#### EXCERPT TO READ
.....

# Books



## RavinHeart (Jul 30, 2009)

*Wooden Bowls from the Scroll Saw with Carole Rothman and Book Give Away*

I choose my first book review with Fox Chapel Publishing to be an interview with Carole Rothman for a variety of reasons. I remember hearing Carole speak with the Splintered Board podcast awhile back, and being inspired to try it. Her enthusiasm and her presentation is what got me to buy my scrollsaw and ask for the book (Wooden Bowls from the Scrollsaw) for a birthday present. After trying a few things on my new / used scrollsaw and not
being very good, I was reluctant to try something that I perceived as advanced. But, after going through the book it seemed pretty straight forward, and if you goof, you just end up with a thinner walled bowl. So, I decided to give it a try. My first bowl was a success and after making many since then I even gave a demonstration at my local guild show on how to make them.

The amount of wood you need to make a scrollsaw bowl fits perfectly with the theme of Cut Offs and "Scrap wood" this month too. If you have a 5×5 chuck of wood or larger, you can make a bowl. It is a fun process too. Look for a video on making them later this month. Be sure to visit Carole's blog for even more designs and
ideas. I visit it regularly for inspiration, tips, and designs. Listen to the audio to learn how to win a free copy of "Wooden Bowls from the Scrollsaw". Check out all the other things Fox Chapel Publishing has to offer too.










Listen to the Interview here INTERVIEW (Sorry I dont konw how to embed it on here)

Comment on the post on my site to win a copy of the book


----------



## SASmith (Mar 22, 2010)

.....

#### DATASET EXCERPT

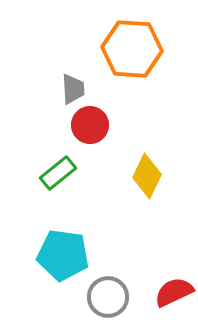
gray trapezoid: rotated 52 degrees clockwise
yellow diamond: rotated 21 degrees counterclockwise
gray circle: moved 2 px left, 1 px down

.....

#### GIVEN PROBLEM
Reproduce verbatim the part of the scroll saw bowl post that opens with the words containing "The amount of" and closes with "it on here)". Work only from the scroll saw bowl post.

#### FINAL RESULT
The amount of wood you need to make a scrollsaw bowl fits perfectly with the theme of Cut Offs and "Scrap wood" this month too. If you have a 5×5 chuck of wood or larger, you can make a bowl. It is a fun process too. Look for a video on making them later this month. Be sure to visit Carole's blog for even more designs and
ideas. I visit it regularly for inspiration, tips, and designs. Listen to the audio to learn how to win a free copy of "Wooden Bowls from the Scrollsaw". Check out all the other things Fox Chapel Publishing has to offer too.










Listen to the Interview here INTERVIEW (Sorry I dont konw how to embed it on here)